A confirmação da decisão foi compartilhada pela família através das redes sociais. Segundo Mila Seidl, esposa de Lito, a previsão é de que o fármaco desembarque no Brasil entre sete e nove dias, contados a partir da última sexta-feira (4). “O impossível está virando realidade! Estamos prontos para receber o tratamento”, celebrou.
Mila fez questão de esclarecer que a liberação não se trata de um privilégio ou “exceção rara”, mas sim do cumprimento de um trâmite legal previsto na legislação brasileira para o uso compassivo de medicações. “Não foi algo feito excepcionalmente para o Lito”, reforçou.

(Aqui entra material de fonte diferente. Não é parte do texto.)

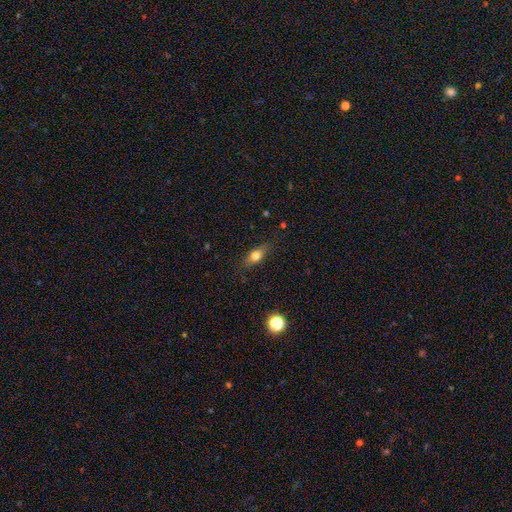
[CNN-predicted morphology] Overall: smooth (74%). How rounded: in between (73%). Merging: none (80%).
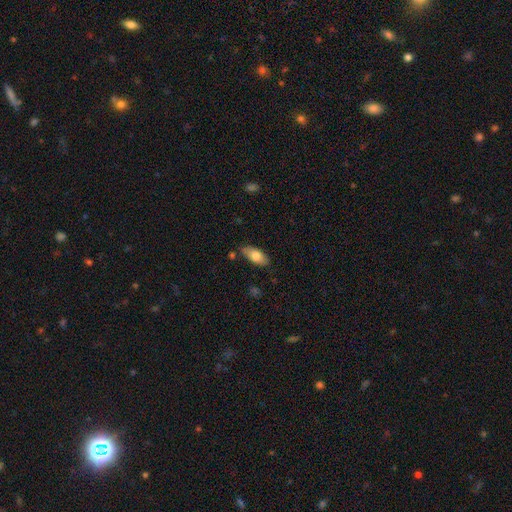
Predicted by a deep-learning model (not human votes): Smooth or featured? Predicted: smooth (p=0.77). How rounded? Predicted: in between (p=0.87). Merging? Predicted: none (p=0.79).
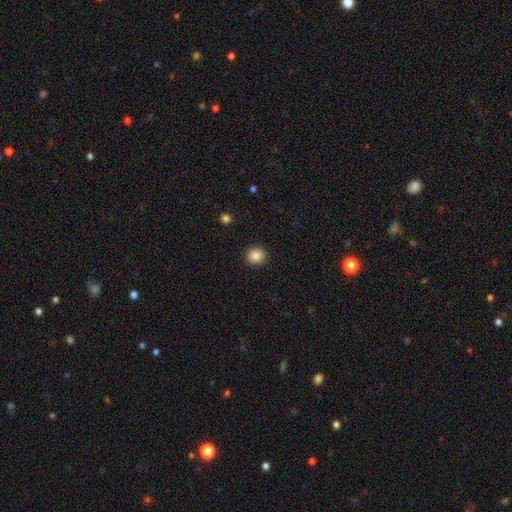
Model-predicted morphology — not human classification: A smooth galaxy with no disk features (87%) that is round (81%).

Vote fractions:
- Smooth or featured? smooth: 87% / star or artifact: 10% / featured or disk: 3%
- How rounded? round: 81% / in between: 18% / cigar-shaped: 1%
- Merging? none: 90% / minor disturbance: 7% / major disturbance: 2% / merger: 1%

Para obter o aval da agência reguladora, a família apresentou um dossiê robusto, contendo exames detalhados e documentação fornecida pela própria farmacêutica. O processo, segundo a esposa, serve como um guia para outros brasileiros que enfrentam o desafio de buscar terapias experimentais para doenças raras.
O fluxo de aprovação contou com o entendimento da urgência por parte do Ministério da Saúde, da Anvisa e da *Food and Drug Administration* (FDA), agência reguladora dos Estados Unidos. Apesar da agilidade institucional, Mila ressaltou a angústia vivida durante a espera de uma semana pelo parecer final.
“Eles precisam estar calçados de que estão fazendo a coisa certa. Não podem apenas canetar, precisam apreciar”, pontuou Mila ao reconhecer a complexidade do rito burocrático, mesmo em situações críticas. Ela reforçou que o objetivo da família agora é também auxiliar outros pacientes a compreenderem os caminhos legais para solicitar tratamentos similares.
A Doença de Creutzfeldt-Jakob é uma condição rara que registra menos de 100 casos suspeitos anualmente no Brasil. A patologia ocorre devido ao acúmulo de proteínas anormais, os príons, que comprometem o funcionamento cerebral, resultando em um quadro de progressão rápida e desfecho fatal.